It sucks..it is one of the worst feelings knowing that no matter what you do or how hard you try, you will never escape the valley of mediocrity. You are good, but never among the best. And no matter how hard you try, the stars never align in your favor. You cannot get that essential nugget of knowledge or connection or other boost to leave the valley. How do you cope with this. You see or probably know people who are way ahead of you professionally or get that big windfall and you just ask yourself why couldn’t it be me or why do these opportunities keep passing me by.
Two of the most important skills in life are learning how to fail and coping with mediocrity. Three decades of ‘snowflake culture’ have inflated the expectations and perceived self-worth of too many young and even middle-aged people. Jordan Peterson talks about life being full of suffering. Maybe that is a tad pessimistic, but there is a lot of failure and disappointment. The popularity of his lectures and enduring appeal by the very demographic who have also been indoctrinated by the cult of self-esteem, shows a sort of cognitive dissonance.
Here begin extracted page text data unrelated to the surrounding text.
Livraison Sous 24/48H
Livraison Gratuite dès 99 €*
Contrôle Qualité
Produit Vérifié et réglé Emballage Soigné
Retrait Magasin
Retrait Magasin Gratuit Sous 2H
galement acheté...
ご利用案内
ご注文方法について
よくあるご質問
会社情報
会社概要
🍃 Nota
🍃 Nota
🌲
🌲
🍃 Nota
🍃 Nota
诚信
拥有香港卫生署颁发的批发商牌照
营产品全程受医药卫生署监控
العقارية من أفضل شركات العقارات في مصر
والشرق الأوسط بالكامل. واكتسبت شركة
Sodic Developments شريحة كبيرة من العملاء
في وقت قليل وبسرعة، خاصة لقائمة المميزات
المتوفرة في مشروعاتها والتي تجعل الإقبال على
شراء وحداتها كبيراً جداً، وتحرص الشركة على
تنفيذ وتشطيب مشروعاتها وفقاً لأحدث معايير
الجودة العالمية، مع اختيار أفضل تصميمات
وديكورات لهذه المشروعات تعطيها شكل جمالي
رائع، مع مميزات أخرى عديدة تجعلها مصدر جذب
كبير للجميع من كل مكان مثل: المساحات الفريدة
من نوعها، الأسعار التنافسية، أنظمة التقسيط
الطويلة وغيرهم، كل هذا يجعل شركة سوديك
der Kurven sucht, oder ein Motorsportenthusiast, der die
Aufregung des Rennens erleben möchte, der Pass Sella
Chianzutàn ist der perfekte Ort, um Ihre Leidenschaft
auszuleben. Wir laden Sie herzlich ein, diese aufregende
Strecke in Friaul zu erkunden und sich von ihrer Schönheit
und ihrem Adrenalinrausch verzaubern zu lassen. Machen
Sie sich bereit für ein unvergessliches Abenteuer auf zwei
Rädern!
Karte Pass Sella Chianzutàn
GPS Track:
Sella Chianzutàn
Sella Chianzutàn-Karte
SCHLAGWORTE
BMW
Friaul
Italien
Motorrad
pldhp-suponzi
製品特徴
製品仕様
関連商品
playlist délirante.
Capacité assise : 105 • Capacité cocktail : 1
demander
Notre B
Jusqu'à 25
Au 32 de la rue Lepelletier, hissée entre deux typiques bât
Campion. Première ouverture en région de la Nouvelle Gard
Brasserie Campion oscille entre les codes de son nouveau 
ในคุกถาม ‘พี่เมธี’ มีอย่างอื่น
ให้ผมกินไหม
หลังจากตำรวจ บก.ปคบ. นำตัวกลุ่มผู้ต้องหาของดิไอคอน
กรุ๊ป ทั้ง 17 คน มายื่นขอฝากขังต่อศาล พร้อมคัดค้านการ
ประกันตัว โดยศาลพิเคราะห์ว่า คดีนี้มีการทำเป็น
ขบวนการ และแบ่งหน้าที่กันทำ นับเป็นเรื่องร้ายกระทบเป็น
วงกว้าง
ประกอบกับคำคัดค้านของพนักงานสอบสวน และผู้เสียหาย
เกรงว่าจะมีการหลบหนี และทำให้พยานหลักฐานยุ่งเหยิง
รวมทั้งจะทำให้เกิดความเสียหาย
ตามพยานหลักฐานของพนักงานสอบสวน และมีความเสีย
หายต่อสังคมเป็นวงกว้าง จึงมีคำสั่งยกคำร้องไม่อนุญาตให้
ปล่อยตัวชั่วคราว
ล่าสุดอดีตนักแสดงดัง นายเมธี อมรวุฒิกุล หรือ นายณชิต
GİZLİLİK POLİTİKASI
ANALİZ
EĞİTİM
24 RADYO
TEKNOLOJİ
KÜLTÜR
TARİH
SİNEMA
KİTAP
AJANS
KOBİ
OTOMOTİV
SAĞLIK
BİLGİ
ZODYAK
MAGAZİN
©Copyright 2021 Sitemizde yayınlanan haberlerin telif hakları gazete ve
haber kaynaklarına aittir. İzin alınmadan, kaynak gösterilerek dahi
Millennials and gen-z want to believe they are unique and special, yet turn to Dr. Peterson because being special, in and of itself, is useless; what people also need is guidance and skills.
Comparing yourself to others is usually socially frowned upon, but one cannot help but to notice if it is someone you know or knew. Do things get better; unusually not [conservative have been voicing concerns about immigration, for decades, to no avail, for example], but you do develop better coping mechanisms. Although ‘copes’ have become an internet meme of sorts and an object of ridicule, it is not like you can impose your will on reality, hence coping is the only option.
Escaping the valley requires knowledge, and although cliched, the expression ‘knowledge is power’ is as close to truth as one can find outside of the axioms of math and the empiricism of the sciences. But not knowledge as in trivia or history–but rather specific, applicable, technical knowledge that illuminates a pathway. Consider the number ‘7000’. I made some money many years ago because this value was presumably hard-coded into a script, which by knowing this specific value could be used to my advantage. Stuff like that…very specific knowledge. Specialists will always beat generalists, as far as success is concerned. Specialists in medicine, for example, make more than physicians. Nurses have very broad but shallow knowledge, and consequently earn the least of all.
Reading biographies and business books as guys like Tai Lopez advise, will not pull you out of the valley. Sure, you will know more, but it won’t be the domain-specific, precise type of knowledge that leads to appreciable success and career success. Bill Gates attributes his success to his book-a-week reading habit, not the confluence of factors, some of those those being luck, a high IQ, and ruthlessness, that worked in his favor. In the early 70s there were few books about microcomputers or coding, so Gates had to seek that knowledge on his own though experience and connections.